In India, GDP is calculated at Factor Cost and at Market Prices: there is at times a huge difference in the GDP growth calculated by the two methods.
In the financial crisis-fiscal stimulus year of 2008-09, GDP at Factor Cost grew by 6.7%, at Market prices grew by 3.9%. Why such a huge difference? How do they distinguish between a Cost and a Price? Measuring by Price seems simpler but how do they measure Costs? Which method is valid?
GDP at market prices takes into consideration the MARKET VALUE of all all final goods and services....... Economists refer to this measurement of GDP as the Expenditure Approach. In order to get an approximation for the GDP, they try to use another approach called the Income Approach, which sums up all factor earnings of all inputs or factors of production. You know in theory, Income is equivalent to Output.....(Y).
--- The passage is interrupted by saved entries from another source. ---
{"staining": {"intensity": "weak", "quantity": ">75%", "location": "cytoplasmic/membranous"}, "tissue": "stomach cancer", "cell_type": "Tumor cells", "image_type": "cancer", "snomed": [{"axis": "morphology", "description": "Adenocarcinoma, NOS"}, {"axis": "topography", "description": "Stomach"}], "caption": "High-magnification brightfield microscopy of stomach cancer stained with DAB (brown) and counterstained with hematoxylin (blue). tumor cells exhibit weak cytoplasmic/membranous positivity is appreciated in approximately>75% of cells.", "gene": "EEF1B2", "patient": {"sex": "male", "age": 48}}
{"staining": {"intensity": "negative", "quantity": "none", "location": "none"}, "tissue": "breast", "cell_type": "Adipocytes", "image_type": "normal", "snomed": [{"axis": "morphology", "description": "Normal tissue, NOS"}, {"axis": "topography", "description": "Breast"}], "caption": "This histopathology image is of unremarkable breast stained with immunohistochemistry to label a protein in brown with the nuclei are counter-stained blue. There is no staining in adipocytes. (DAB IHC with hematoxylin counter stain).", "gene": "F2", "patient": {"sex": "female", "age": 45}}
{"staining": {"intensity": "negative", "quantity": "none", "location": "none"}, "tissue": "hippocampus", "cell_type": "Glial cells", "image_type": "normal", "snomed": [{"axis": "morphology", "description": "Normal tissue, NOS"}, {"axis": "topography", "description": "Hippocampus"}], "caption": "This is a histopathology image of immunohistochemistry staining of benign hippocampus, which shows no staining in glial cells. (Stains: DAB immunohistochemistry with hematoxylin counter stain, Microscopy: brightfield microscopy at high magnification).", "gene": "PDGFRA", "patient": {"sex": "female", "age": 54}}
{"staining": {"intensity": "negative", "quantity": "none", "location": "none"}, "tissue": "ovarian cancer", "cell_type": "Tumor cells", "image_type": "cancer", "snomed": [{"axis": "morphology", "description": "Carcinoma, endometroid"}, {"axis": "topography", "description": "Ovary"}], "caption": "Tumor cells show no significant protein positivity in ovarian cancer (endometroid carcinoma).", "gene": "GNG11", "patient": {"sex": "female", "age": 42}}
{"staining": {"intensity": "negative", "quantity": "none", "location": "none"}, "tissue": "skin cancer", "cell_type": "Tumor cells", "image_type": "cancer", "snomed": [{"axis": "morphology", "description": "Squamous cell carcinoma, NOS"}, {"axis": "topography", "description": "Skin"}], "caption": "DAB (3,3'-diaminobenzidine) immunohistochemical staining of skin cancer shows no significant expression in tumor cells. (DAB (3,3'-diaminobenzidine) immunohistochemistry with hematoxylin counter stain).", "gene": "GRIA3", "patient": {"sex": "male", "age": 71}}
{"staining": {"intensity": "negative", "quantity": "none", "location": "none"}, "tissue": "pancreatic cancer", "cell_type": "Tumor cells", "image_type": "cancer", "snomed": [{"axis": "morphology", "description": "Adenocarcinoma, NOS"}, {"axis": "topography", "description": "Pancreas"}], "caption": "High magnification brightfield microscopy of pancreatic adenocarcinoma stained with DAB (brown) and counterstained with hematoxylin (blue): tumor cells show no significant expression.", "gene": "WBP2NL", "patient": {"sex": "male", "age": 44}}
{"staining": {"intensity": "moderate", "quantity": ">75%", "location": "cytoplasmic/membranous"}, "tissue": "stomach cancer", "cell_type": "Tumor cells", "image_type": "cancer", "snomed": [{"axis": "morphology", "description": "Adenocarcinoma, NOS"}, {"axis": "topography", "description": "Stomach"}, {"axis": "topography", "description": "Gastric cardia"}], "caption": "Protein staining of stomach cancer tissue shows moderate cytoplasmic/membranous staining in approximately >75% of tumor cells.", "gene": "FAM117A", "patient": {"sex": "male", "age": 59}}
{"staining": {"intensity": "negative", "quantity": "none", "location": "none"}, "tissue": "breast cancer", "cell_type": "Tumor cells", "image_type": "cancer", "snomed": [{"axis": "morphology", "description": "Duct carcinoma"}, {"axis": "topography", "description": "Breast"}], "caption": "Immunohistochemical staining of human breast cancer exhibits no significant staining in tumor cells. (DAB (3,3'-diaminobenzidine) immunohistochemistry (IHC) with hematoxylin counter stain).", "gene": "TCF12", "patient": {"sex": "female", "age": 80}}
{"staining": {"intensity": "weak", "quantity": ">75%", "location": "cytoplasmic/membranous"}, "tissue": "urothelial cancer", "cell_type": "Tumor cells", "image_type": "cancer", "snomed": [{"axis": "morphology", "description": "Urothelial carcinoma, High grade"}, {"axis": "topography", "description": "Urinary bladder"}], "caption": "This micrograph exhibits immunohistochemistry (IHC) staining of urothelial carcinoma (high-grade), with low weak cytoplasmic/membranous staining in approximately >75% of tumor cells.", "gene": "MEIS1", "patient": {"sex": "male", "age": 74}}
The price at which you buy a product translates into what the factors of production earn, the wages to workers, the profit to the enterpreneur, etc. However, these market prices do not only reflect the factor costs incurred in producing those goods and services (eg, wage, rent, interest and profit). They include Indirect Business Taxes (IBT) and Subsidies (S), which are activities of government. The difference between GDP at factor cost and GDP at market prices is simply the presence / absence of IBT and S. To move from the former to the latter, you add IBT and substract S, and vice versa. In the fiscal stimulus year, S was high and IBT was low, so GDP at factor cost was higher than GDP at market prices. Growth in factor cost was thereby higher. As to whether which one is valid, I don't have any idea.